Long range teleoperation control has lots of work done using Internet connections [hu2001internet], [uddin2017long]. While it provides a possibility for convenient operation regardless of location, it typically omits a common limitation in practice: network conditions. Low bandwidth and high latency networks are more common, for example, in tasks such as space missions (e.g., 6 to 44 minutes delay in Martian Rover [longrange2018]) where an Internet connection is not available.

Teleoperation under such network conditions is a significant challenge. Khan [khan2010wireless] proposed a wireless network architecture to optimize data transition and control, thus improving network quality. Yokokohji et al.[yokokohji2001bilateral] proposed a PD-based bilateral control method testing on a satellite (ETS_VII) with round-trip delay 6 seconds. However, addressing both telepresence and control in time-delay network conditions is rare. One possible solution is to use robotic vision. Lovi et al. [lovi2010predictive] proposed a method using PTAM [klein2007parallel] and CARV [lovi2011incremental] with a telepresence interface and predictive display to generate rendered intermediate image for human control guidance. However, previous images are needed for a projective texture rendering which requires high network consumption and a fully human supervised control causes difficulties in practice.

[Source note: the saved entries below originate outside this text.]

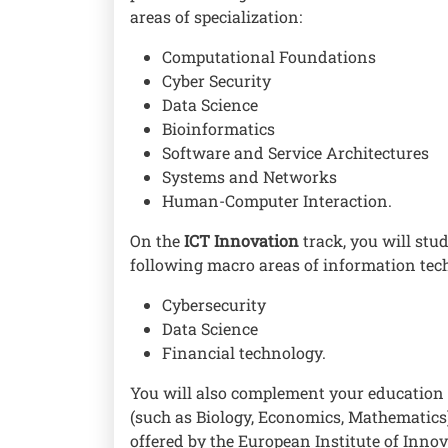
areas of specialization:
Computational Foundations
Cyber Security
Data Science
Bioinformatics
Software and Service Architectures
Systems and Networks
Human-Computer Interaction.
On the
ICT Innovation
track, you will stud
following macro areas of information te
Cybersecurity
Data Science
Financial technology.
You will also complement your education 
(such as Biology, Economics, Mathematics
offered by the European Institute of Inn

For the 3D reconstruction, there are other approaches (e.g., multi-camera based method [petit2010multicamera] and RGB-D data based methods [niessner2013real]), that can create a usable telepresence model, however, they typically require high performance network conditions and machines. For robot side semi-autonomous control using vision guidance, Gridseth et al. [gridseth2013bringing] proposed an interface for task specification based on geometric constraints with error mapping represented in image space. A successive uncalibrated IBVS [chaumette2006visual] controller is used for robot side autonomy.

Vi Conclusions

We present a coarse-to-fine approach based teleoperation system taking into consideration the common network limitation in long range telerobotic control: low bandwidth and high latency. The ‘coarse’ part includes a coarse estimation of the remote scene and a controller for large movements. The ‘fine’ part includes an IBVS [chaumette2006visual] controller for fine motions, which compensates errors in the coarse part by minimizing errors in image space. Only sparse points, an target image and two task commands are transmitted via the network, thus removing the low bandwidth challenge. The robot side autonomous controller removes the high latency challenge. Experiments are designed to showcase our methods ability in such network conditions.

Limitations and future work: We use Orb-SLAM [mur2017orb] to generate map points. However, this feature based method relies highly on rich image textures. In scenarios with a lack of image textures, direct methods (e.g., LSD SLAM [engel2014lsd]) can be used. However, for poor illumination scenarios (e.g., space missions), both of these methods will not perform well. Furthermore, a pure coarse 3D model based telepresence may still cause human understanding difficulties. Generating denser map points may help, however, it consumes a larger network cost. The second limitation comes from our fine manipulation controller: IBVS [chaumette2006visual], which relies on trackers to estimate error in image space. This is a typical challenge in visual servoing. Several approaches are proposed, e.g., direct visual servoing [silveira2012direct], however new challenges arise [bateux2018going]. Other learning based methods [jin2018robot], [levine2016end] could be a future direction.

We are planning to deploy our system on a mobile manipulator. Combined with a motion planning module, our system can work for tasks requiring both self-navigation and manipulation, enhancing application potential in remote facility maintenance tasks, offshore oil rig operations and space missions.